Low-income residents are more likely to use transit, and transit needs riders. The relationship seems ripe for mutual benefit.

2 minute read

June 26, 2018, 8:00 AM PDT

By James Brasuell @CasualBrasuell

Denver Union STation TOD

Arina P Habich / Shutterstock

Eleni Bardaka, an assistant professor at North Carolina State University, and John Hersey, a senior TOD associate of the Regional Transportation District (RTD) in Denver, write a guest post for Transit Center to share survey research exploring the travel habits of people who live near transit.

"Bardaka and Hersey’s work confirms that low-income housing residents use transit a lot more than market-rate residents, reinforcing the case for affordability in transit-oriented developments," according the introductory text supplementing the guest post.

In the words of Bardaka and Hersey:

Transit systems provide users with a ladder to economic opportunity, connecting individuals to home, work, education, healthcare, and myriad metropolitan destinations.
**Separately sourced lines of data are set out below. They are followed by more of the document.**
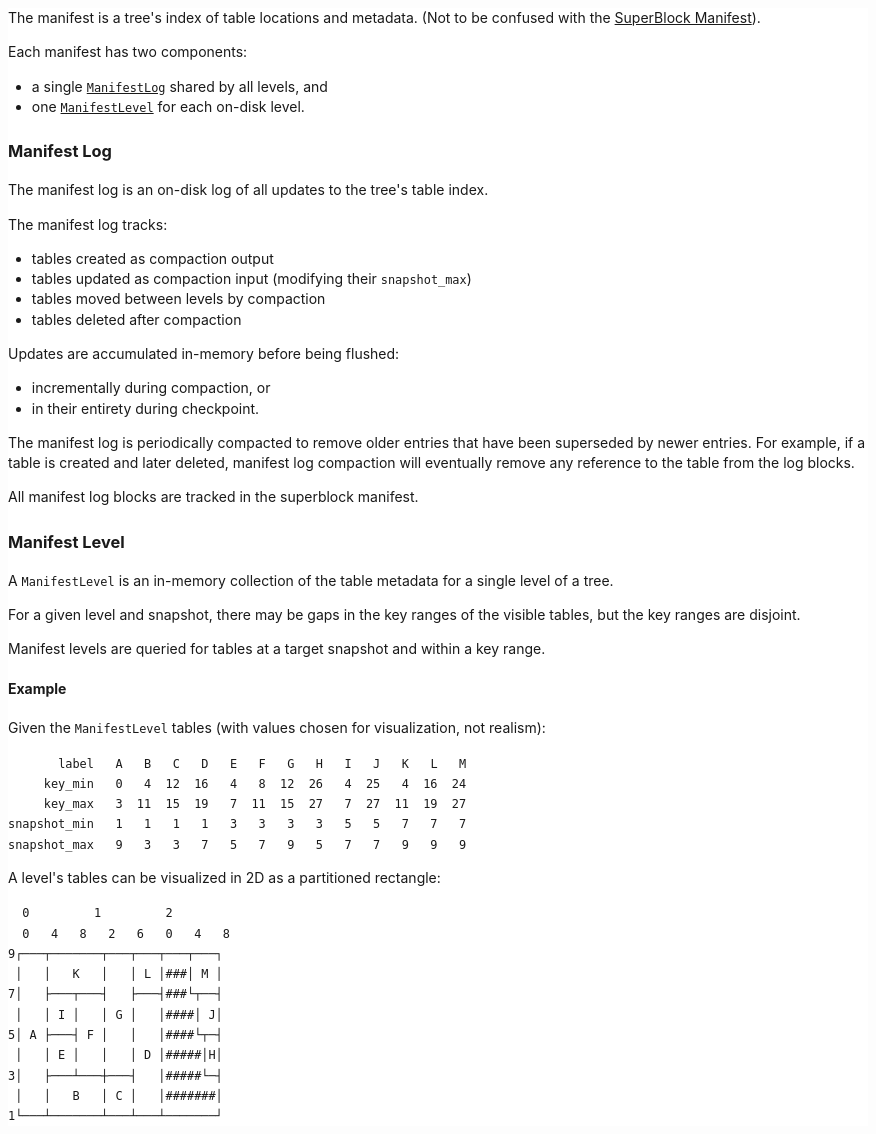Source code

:The manifest is a tree's index of table locations and metadata.
(Not to be confused with the [SuperBlock Manifest](https://github.com/tigerbeetledb/tigerbeetle/blob/main/src/vsr/superblock_manifest.zig)).

Each manifest has two components:
- a single [`ManifestLog`](#manifest-log) shared by all levels, and
- one [`ManifestLevel`](#manifest-level) for each on-disk level.

### Manifest Log

The manifest log is an on-disk log of all updates to the tree's table index.

The manifest log tracks:

  - tables created as compaction output
  - tables updated as compaction input (modifying their `snapshot_max`)
  - tables moved between levels by compaction
  - tables deleted after compaction

Updates are accumulated in-memory before being flushed:

  - incrementally during compaction, or
  - in their entirety during checkpoint.

The manifest log is periodically compacted to remove older entries that have been superseded by
newer entries. For example, if a table is created and later deleted, manifest log compaction
will eventually remove any reference to the table from the log blocks.

All manifest log blocks are tracked in the superblock manifest.

### Manifest Level

A `ManifestLevel` is an in-memory collection of the table metadata for a single level of a tree.

For a given level and snapshot, there may be gaps in the key ranges of the visible tables,
but the key ranges are disjoint.

Manifest levels are queried for tables at a target snapshot and within a key range.

#### Example

Given the `ManifestLevel` tables (with values chosen for visualization, not realism):

           label   A   B   C   D   E   F   G   H   I   J   K   L   M
         key_min   0   4  12  16   4   8  12  26   4  25   4  16  24
         key_max   3  11  15  19   7  11  15  27   7  27  11  19  27
    snapshot_min   1   1   1   1   3   3   3   3   5   5   7   7   7
    snapshot_max   9   3   3   7   5   7   9   5   7   7   9   9   9

A level's tables can be visualized in 2D as a partitioned rectangle:

      0         1         2
      0   4   8   2   6   0   4   8
    9┌───┬───────┬───┬───┬───┬───┐
     │   │   K   │   │ L │###│ M │
    7│   ├───┬───┤   ├───┤###└┬──┤
     │   │ I │   │ G │   │####│ J│
    5│ A ├───┤ F │   │   │####└┬─┤
     │   │ E │   │   │ D │#####│H│
    3│   ├───┴───┼───┤   │#####└─┤
     │   │   B   │ C │   │#######│
    1└───┴───────┴───┴───┴───────┘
This ladder is most critical to low-income, transit-reliant households with little means to afford auto-oriented lifestyles.

The need to state these housing and mobility facts becomes more and more pressing as more and more transit-rich cities become homogeneously affluent cities, according to the article.

Without equitable planning and policies in place, major transit investment can generate new demand for development in areas that quickly transition from economic afterthoughts to high-end enclaves of housing, retail, and offices catering to higher-income earners while leaving behind low-income households who could most benefit from improved transit access. Transit agencies may then find themselves the victims of their own expansion, setting in motion a speculative real estate market that delivers high-rent land uses but few new transit riders.

For a model of equitable planning—rather than the model of gentrifying, ridership depleting transit oriented development—the article looks to Denver's eTOD effort that relies on a variety of private and public sector partners and already has a proof of concept in a development at the 38th and Blake Station on the RTD system.

Hat tip to Angie Schmitt for sharing the article.